# REQUEST
Please reproduce the text lines of all the records below word for word, leaving the pictures out of your answer.

(Data items)
========

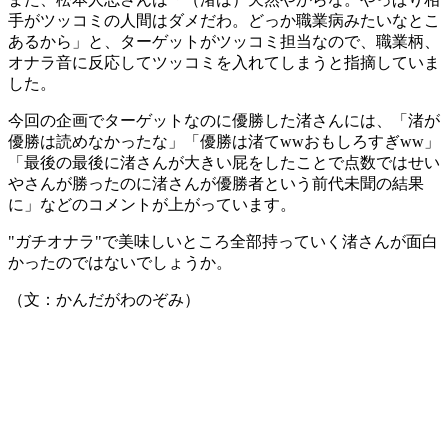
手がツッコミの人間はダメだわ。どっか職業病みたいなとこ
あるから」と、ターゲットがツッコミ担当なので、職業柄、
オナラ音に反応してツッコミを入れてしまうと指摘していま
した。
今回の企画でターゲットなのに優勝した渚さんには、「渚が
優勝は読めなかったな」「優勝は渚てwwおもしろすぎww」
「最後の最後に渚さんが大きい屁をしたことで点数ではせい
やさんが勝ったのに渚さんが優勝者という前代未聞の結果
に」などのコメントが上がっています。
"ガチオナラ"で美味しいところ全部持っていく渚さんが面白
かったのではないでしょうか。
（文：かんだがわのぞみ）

========

# OUTPUT OF THE TASK
手がツッコミの人間はダメだわ。どっか職業病みたいなとこ
あるから」と、ターゲットがツッコミ担当なので、職業柄、
オナラ音に反応してツッコミを入れてしまうと指摘していま
した。
今回の企画でターゲットなのに優勝した渚さんには、「渚が
優勝は読めなかったな」「優勝は渚てwwおもしろすぎww」
「最後の最後に渚さんが大きい屁をしたことで点数ではせい
やさんが勝ったのに渚さんが優勝者という前代未聞の結果
に」などのコメントが上がっています。
"ガチオナラ"で美味しいところ全部持っていく渚さんが面白
かったのではないでしょうか。
（文：かんだがわのぞみ）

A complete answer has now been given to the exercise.